**EXERCISE TEXT**
^^^^^^^^

New API: PathGraph dataclass #246

jni · 2025-06-02T03:25:37Z

The Skeleton class is a bit of a hodgepodge of data, generated data,
things that should be properties, manually cached properties, and
functions that should not be part of the class at all. Thanks to the
helpful prodding of @kevinyamauchi, this PR attempts to simplify the
concepts and data structures in skan into a simple class that can be
created without an image — since the path graph, not the image, is the
core of the computational abilities of skan.

This is still a work in progress but should already be useful: if you
have a graph as a scipy.sparse.csr_array (note: csr_array, not the
deprecated csr_matrix used by skan so far) generated through your own
means, you can make a "Skeleton" as follows:

from skan.csr import PathGraph, Skeleton, summarize

g = PathGraph.from_graph(
        node_coordinates=coordinates,  # (n, ndim) NumPy array
        graph=graph,  # scipy.sparse.csr_array
        )

s = Skeleton.from_path_graph(g)
summary = summarize(s, separator='_')

Still to do in this PR:

allow making PathGraphs from Skeletons
allow summarize to take in PathGraphs directly

In the future, we might want to deprecate Skeleton altogether, but I'm
happy to do this over a long time.

@kevinyamauchi, I'm curious what you think about paths being a data
attribute, even though it is generated. I think it's expensive enough to
compute that we want it to be data and serializable. But it kinda breaks
the dataclass paradigm a little bit.

@DragaDoncila, you should be able to pull down this branch and use it on
your networkx tracking graphs after exporting them to csr arrays (I'm
pretty sure that's built-in to nx).

kevinyamauchi

I like the direction this is going!

kevinyamauchi · 2025-06-02T07:06:30Z

src/skan/csr.py

+    - [Nt], [Np], Nr, Nc: the dimensions of the source image
+    """

^^^^^^^^

**DATA**
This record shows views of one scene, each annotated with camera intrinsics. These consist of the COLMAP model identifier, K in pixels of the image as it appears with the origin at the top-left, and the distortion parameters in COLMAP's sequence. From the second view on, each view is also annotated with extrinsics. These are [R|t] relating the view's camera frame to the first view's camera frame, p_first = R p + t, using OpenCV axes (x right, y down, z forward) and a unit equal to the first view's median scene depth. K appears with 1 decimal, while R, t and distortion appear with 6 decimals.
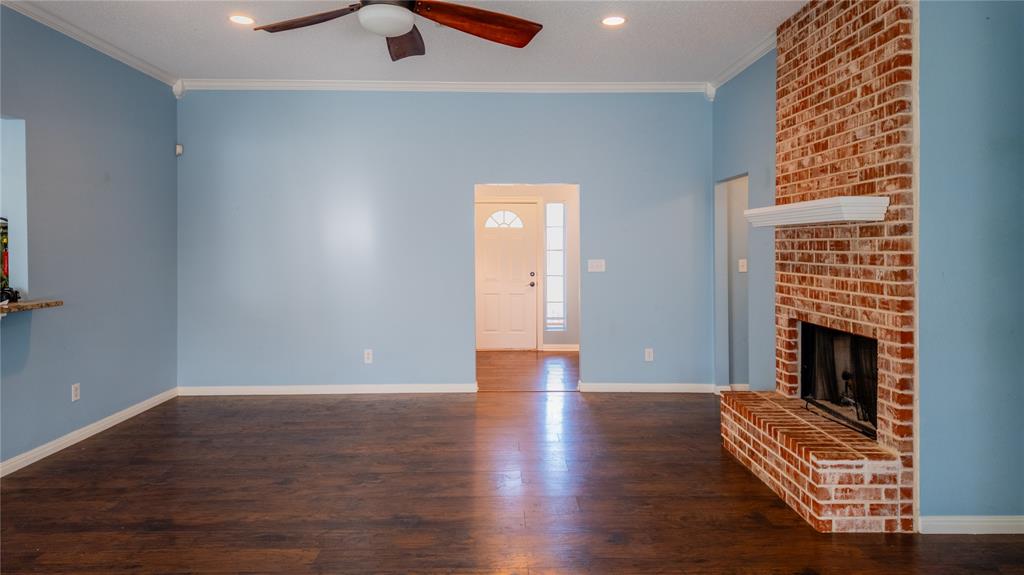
lens RADIAL K [[596.9, 0, 508.8], [0, 596.9, 253.0], [0, 0, 1]] dist [0.002500, -0.010189]
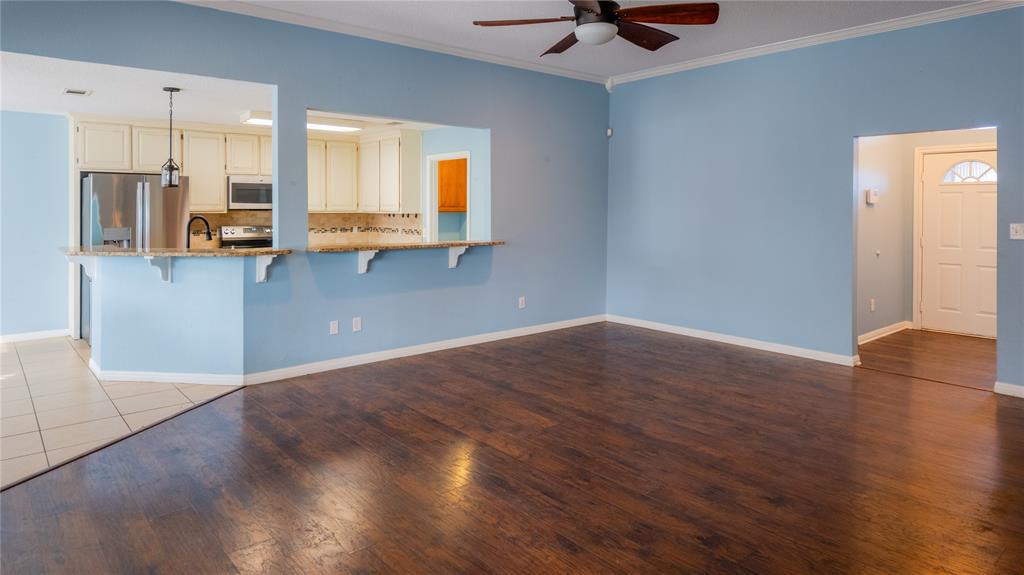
lens RADIAL K [[596.9, 0, 499.3], [0, 596.9, 216.2], [0, 0, 1]] dist [0.002500, -0.010189]
pose [[0.614391, 0.010302, -0.788934, 3.523747], [-0.006921, 0.999947, 0.007668, 0.008562], [0.788971, 0.000749, 0.614430, 0.147373]]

^^^^^^^^

**PROBLEM TO WORK ON**
Write out the PathGraph pull request again, starting with "allow making PathGraphs" and going on through "built-in to nx).", but change "expensive" to "costly".

**RESPONSE**
allow making PathGraphs from Skeletons
allow summarize to take in PathGraphs directly

In the future, we might want to deprecate Skeleton altogether, but I'm
happy to do this over a long time.

@kevinyamauchi, I'm curious what you think about paths being a data
attribute, even though it is generated. I think it's costly enough to
compute that we want it to be data and serializable. But it kinda breaks
the dataclass paradigm a little bit.

@DragaDoncila, you should be able to pull down this branch and use it on
your networkx tracking graphs after exporting them to csr arrays (I'm
pretty sure that's built-in to nx).